By Kevin Dobbs, S&P Global Market Intelligence staff writer
Tacoma, Wash.-based Columbia Banking System Inc.'s $644.1 million bid to acquire Pacific Continental Corp. in Oregon would broaden the buyer's reach in the Pacific Northwest and enable it to leap over the consequential $10 billion asset threshold, but the relatively high price concerned some investors.
Columbia's stock fell more than 2% in morning trading Jan. 10, the day after it announced its plan to buy out Eugene, Ore.-based Pacific Continental in a deal that executives expect to generate double-digit earnings accretion and substantial cost savings, but one that the companies said also carries a price tag that works out to just above 3x tangible book value. That is well above the average for bank deals over the past year. The industry average deal value in 2016 equated to less than 2x tangible book, according to S&P Global Market Intelligence data.
"Clearly, people feel they overpaid," Hovde Group bank stock trader Matthew Shields said in an interview. "Any time you cross three times tangible book, it tends to spook investors."
Shares of Pacific Continental, meanwhile, jumped more than 25% in morning trading Jan. 10. [Editor’s note: S&P Global Market Intelligence originally posted this Jan. 10.]
Past the pricing, deal appeals
Pricing aside, analysts welcomed the deal's merits.
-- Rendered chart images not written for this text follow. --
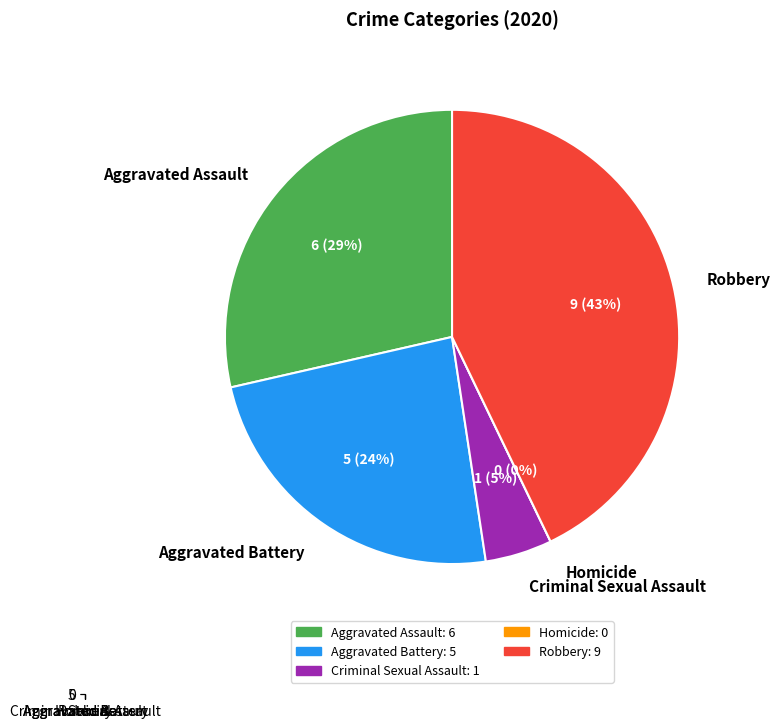

Which category has the biggest portion of the pie?

Robbery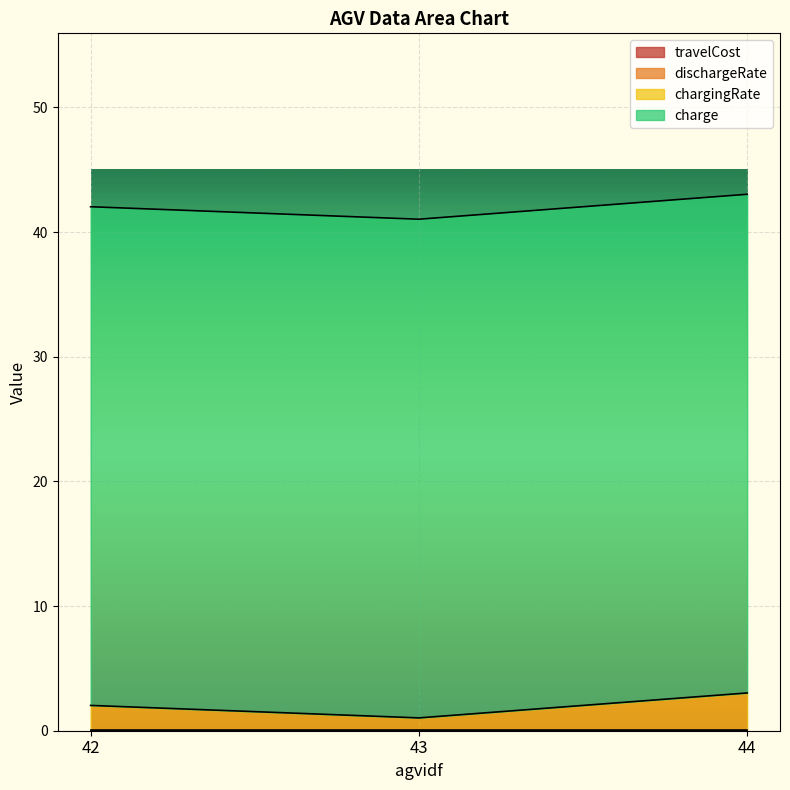

What is the average value of the chargingRate series?

2.0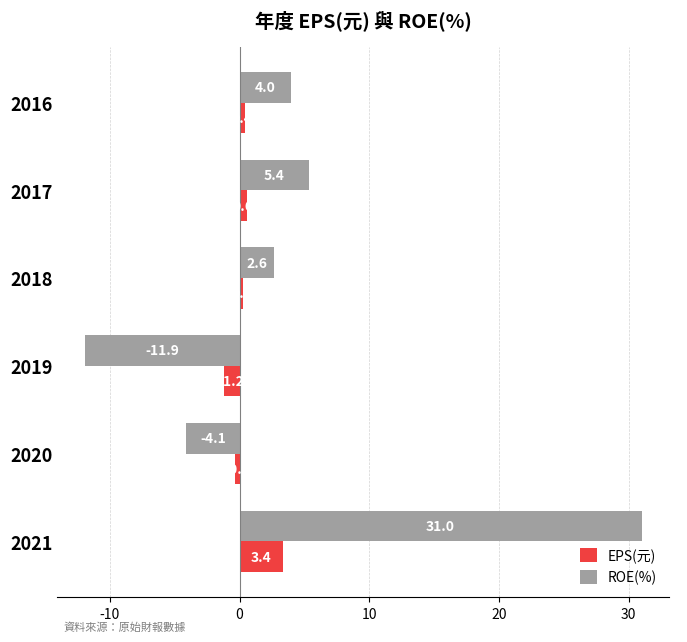

Is it true that ROE(%) equals 0.9 at 2018?

False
"Transaction multiples look a little rich relative to others but the deal makes sense strategically, culturally and is complementary from a product & geographic perspective within the Pacific Northwest," Piper Jaffray analyst Matthew Clark wrote in a report.
Clark also noted that the deal price reflects in part a run-up in both companies' stocks over the past couple months. Bank stocks overall have rallied since Donald Trump was elected in November to become the next U.S. president. Trump's campaign platform included calls to reduce corporate taxes and ease regulations, a pair of developments that would benefit banks.
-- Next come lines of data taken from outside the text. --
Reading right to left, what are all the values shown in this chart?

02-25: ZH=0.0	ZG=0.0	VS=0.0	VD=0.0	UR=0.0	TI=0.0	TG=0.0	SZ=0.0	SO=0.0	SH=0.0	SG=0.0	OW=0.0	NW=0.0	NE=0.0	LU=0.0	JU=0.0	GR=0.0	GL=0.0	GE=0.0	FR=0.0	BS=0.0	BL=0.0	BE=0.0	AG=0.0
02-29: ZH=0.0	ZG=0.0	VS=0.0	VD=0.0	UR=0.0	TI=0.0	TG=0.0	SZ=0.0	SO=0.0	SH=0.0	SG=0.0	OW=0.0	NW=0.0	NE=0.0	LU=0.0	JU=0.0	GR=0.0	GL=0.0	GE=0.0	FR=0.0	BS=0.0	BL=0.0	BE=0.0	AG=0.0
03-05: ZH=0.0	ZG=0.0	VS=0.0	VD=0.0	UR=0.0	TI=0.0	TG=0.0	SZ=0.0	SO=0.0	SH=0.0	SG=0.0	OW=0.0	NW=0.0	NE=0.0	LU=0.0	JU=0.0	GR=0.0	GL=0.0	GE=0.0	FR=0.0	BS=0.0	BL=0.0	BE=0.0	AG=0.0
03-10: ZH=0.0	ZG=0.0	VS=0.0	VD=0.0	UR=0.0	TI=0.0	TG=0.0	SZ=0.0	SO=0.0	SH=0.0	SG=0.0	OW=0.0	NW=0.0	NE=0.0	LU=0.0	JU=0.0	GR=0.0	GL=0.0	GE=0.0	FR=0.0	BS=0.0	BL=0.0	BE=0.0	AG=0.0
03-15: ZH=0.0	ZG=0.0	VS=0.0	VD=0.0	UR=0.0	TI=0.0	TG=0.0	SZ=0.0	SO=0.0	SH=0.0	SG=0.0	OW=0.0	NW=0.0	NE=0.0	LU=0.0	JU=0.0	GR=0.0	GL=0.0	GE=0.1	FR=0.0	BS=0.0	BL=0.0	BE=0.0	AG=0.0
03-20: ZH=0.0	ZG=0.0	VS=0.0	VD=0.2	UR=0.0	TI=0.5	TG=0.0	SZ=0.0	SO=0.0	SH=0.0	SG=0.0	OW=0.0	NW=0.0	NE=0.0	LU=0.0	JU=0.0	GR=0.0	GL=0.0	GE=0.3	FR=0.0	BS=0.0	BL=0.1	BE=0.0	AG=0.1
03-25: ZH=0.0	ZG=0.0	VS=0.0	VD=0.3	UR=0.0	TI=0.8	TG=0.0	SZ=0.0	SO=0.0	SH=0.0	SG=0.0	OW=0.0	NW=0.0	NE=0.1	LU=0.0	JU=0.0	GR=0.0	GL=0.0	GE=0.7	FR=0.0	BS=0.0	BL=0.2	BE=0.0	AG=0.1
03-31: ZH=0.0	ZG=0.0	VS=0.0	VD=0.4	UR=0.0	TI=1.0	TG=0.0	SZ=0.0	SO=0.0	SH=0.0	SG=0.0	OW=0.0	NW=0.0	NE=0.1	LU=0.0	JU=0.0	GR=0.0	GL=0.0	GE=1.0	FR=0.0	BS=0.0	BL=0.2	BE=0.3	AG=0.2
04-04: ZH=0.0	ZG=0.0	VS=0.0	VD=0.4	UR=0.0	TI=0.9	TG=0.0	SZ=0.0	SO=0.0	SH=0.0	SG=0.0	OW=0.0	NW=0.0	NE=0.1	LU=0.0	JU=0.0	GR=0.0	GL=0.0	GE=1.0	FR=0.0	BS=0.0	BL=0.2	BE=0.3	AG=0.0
Working from the deal's fixed exchange ratio (Pacific Continental shareholders stand to receive 0.6430 Columbia common share for each Pacific Continental share they own), and excluding price appreciations for both companies since the Nov. 8 election (about 30% for the buyer and 25% for the seller prior to the deal announcement), Clark said the deal multiples would have appeared "more reasonable." For example, he said, the deal value would have equated to 2.34x tangible book value.
The deal, slated to close in mid-2017, would bring together two banks with similar workplace cultures and would boost Columbia's presence in key Northwest markets, executives said during a Jan. 10 call to discuss the transaction. The acquisition would give Columbia the No. 1 deposit market share in Eugene, the second-largest market in Oregon, and enhance its efficiency in the state's largest market, Portland. It would do the same in Seattle, the largest metropolitan area in the Northwest.
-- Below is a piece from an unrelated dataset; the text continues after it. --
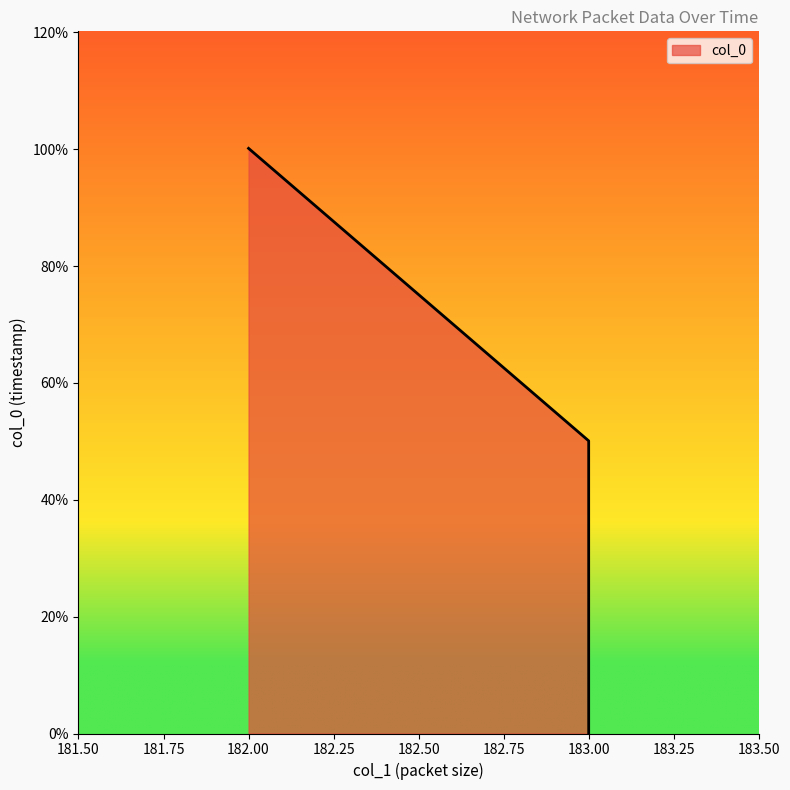

Which has a higher value, 183 or 182?

182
The deal would increase Columbia's presence in Oregon by nearly 50%, executives said.
The combination would create a bank with more than 150 branches across Washington, Oregon and Idaho. The two banks are likely to consolidate overlapping branches, feeding expectations for costs savings of about $19.4 million, or 34% of the target's 2017 estimated noninterest expense base. The savings are projected to be 85% phased in next year and 100% thereafter.
The savings would bolster earnings next year and beyond. Columbia said it expects 8% and 10% EPS accretion in 2018 and 2019, respectively. The buyer projected it would earn back 6% dilution to tangible book value in about 3.7 years.
"We truly believe it's compelling," Columbia President and CEO Melanie Dressel said during the deal call.
Making up for “Durbin impact”
Also of note, Columbia will increase in size from about $9.5 billion in assets to roughly $12 billion, pushing it well over a key threshold. At $10 billion in assets, banks face higher regulatory scrutiny and a cap on debit interchange income linked to the Durbin amendment. Acquisitive community banks in recent years often have used deals to vault over the Durbin line, efficiently packing on earning assets that can more than offset new costs.
Beginning in the third quarter of 2018, when the rule would kick in for Columbia, the bank estimates Durbin will cost it about $9.8 million annually, before taxes, in interchange revenue. Columbia executives said the combined bank will absorb that financial hit and still grow earnings substantially.
Despite Trump's promises to roll back regulations, observers said that, in 2017 at least, it still makes sense for banks closing in on $10 billion in assets to consider acquisitions that would help them hurdle the Durbin threshold.
"I doubt deregulation will be as far-reaching as a lot of bankers would hope for," Jacob Thompson, a managing director of investment banking at SAMCO Capital Markets, said in an interview. He said regulations are likely to get eased, but wholesale repeal of major rules such as the Durbin amendment are hardly sure things, and any major changes could take years. "Nothing moves quickly in D.C.," Thompson said.
"So in the near term, the next 12 to 18 months, I think the motivating factors for M&A remain the same," including surging past the $10 billion mark, he said. "It's a scale game."